Document excerpt:
That question, raised by DelawareOnline.com/News Journal staff writer Isabel Hughes in a special report published last week, was obvious in assessing a distressing incident last October, when it took police more than 70 minutes to respond to threats against students and staff at Academia Antonia Alonso Charter School near Christiana.

While the threat was ultimately proven to be a hoax, it took 19 calls to 911 from teachers, administrators and parents —and 76 minutes before law enforcement arrived.

Parents forced their way in to the Academia Antonia Alonso Charter School on October 24, 2022 after the school was placed on lockdown after a threat was called in to the building.  Delaware Online/The News Journal has edited the photos to blur the faces of parents involved.
Parents forced their way in to the Academia Antonia Alonso Charter School on October 24, 2022 after the school was placed on lockdown after a threat was called in to the building. Delaware Online/The News Journal has edited the photos to blur the faces of parents involved.

As we’ve seen far too frequently across this country — in horrendous mass shootings in Buffalo, Uvalde, East Lansing, and just this week in Nashville, police response to mass shootings is essential — and can be pivotal to the resolution of threats against those endangered.

19 calls and 76 minutes are data points that are simply unacceptable.

Parents, teachers, administrators, students — and Mercedes Alonso, the school’s director who placed the initial 911 call to police to report the Oct. 24, 2022 threat — have every reason to have sustained and serious concerns about the Delaware State Police’s response.

Equally concerning, we believe, was the silence the DSP maintained after the incident and, just as frustrating is a lack of concern — and lack of calls for investigation and change — from members of the General Assembly and Gov. John Carney.

Exercise set:
#1 In the piece on the Academia Antonia Alonso threat, how many calls to 911 were made before law enforcement arrived?
#2 In the piece on the Academia Antonia Alonso threat, swap "hoax" for "prank" and write out the stretch from "That question, raised" through "law enforcement arrived.".
#3 Based on the piece on the Academia Antonia Alonso threat, answer yes or no to each statement and quote the words that settle it: (a) Police arrived within an hour. (b) The school's director made the first 911 call. (c) The threat turned out to be real.
Use only the piece on the Academia Antonia Alonso threat, with no outside knowledge.

Information supplied:
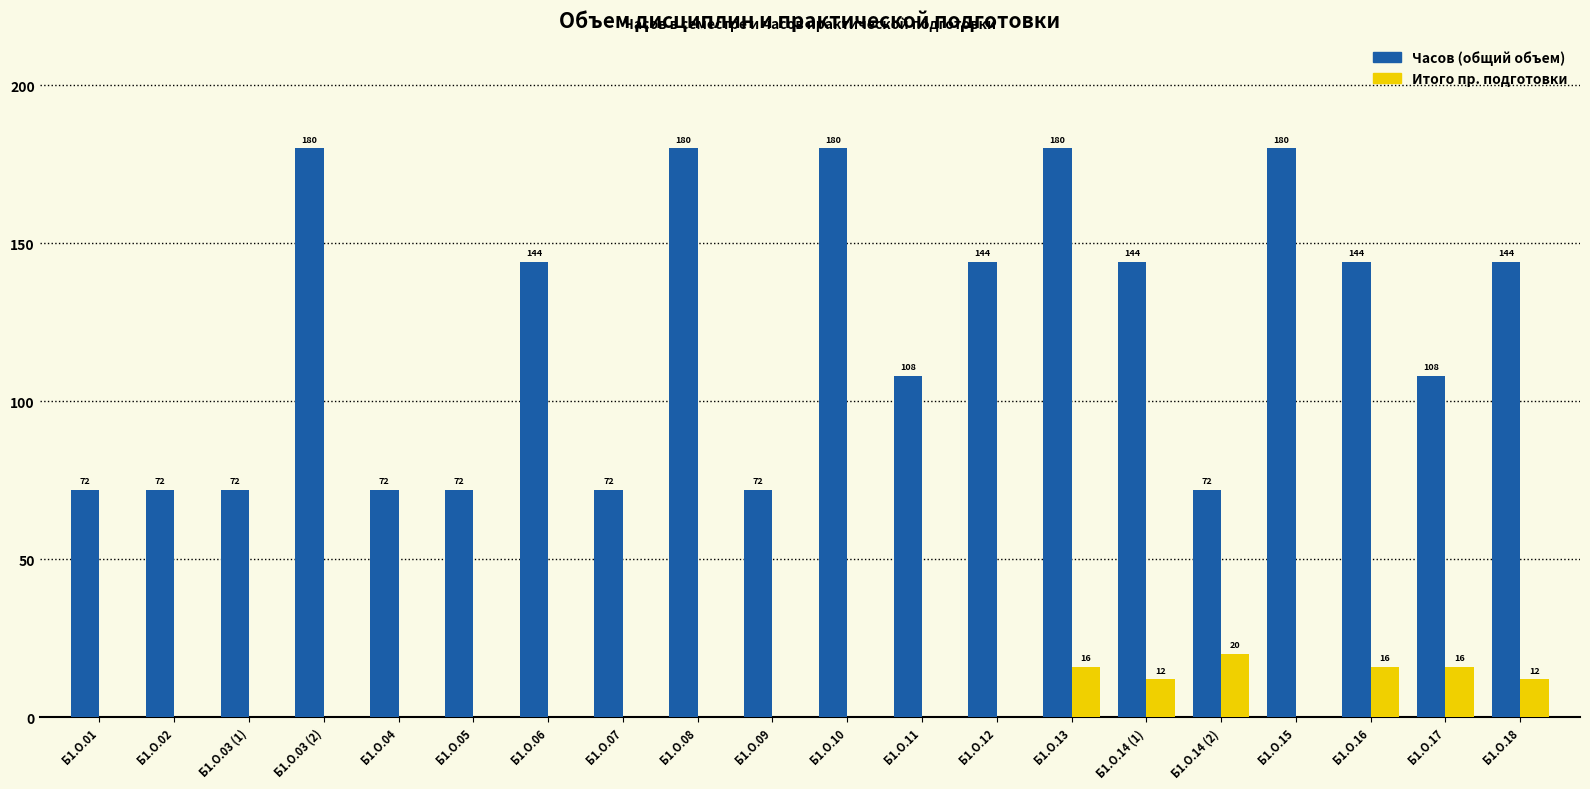

How many values in Итого пр. подготовки are above zero?

6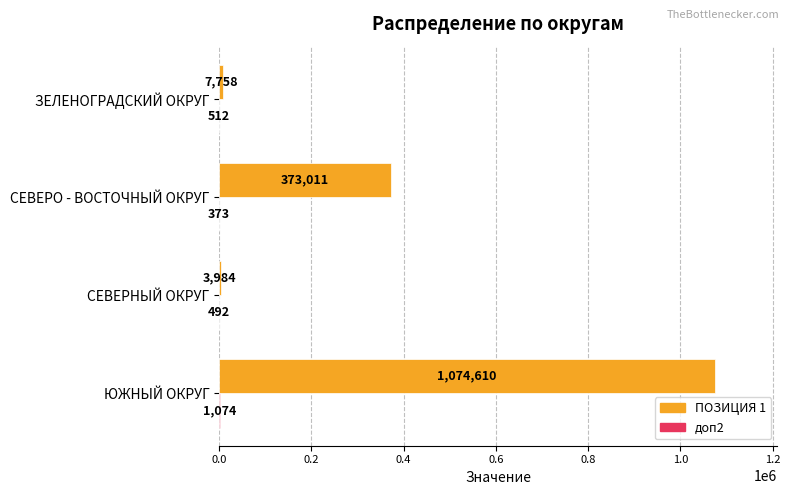

The ПОЗИЦИЯ 1 series shows 373011 at СЕВЕРО - ВОСТОЧНЫЙ ОКРУГ. True or false?

True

Answer list:
#1 19 calls.

#2
That question, raised by DelawareOnline.com/News Journal staff writer Isabel Hughes in a special report published last week, was obvious in assessing a distressing incident last October, when it took police more than 70 minutes to respond to threats against students and staff at Academia Antonia Alonso Charter School near Christiana.

While the threat was ultimately proven to be a prank, it took 19 calls to 911 from teachers, administrators and parents —and 76 minutes before law enforcement arrived.

#3
(a) No: "76 minutes before law enforcement arrived."
(b) Yes: "Mercedes Alonso, the school’s director who placed the initial 911 call to police"
(c) No: "the threat was ultimately proven to be a hoax"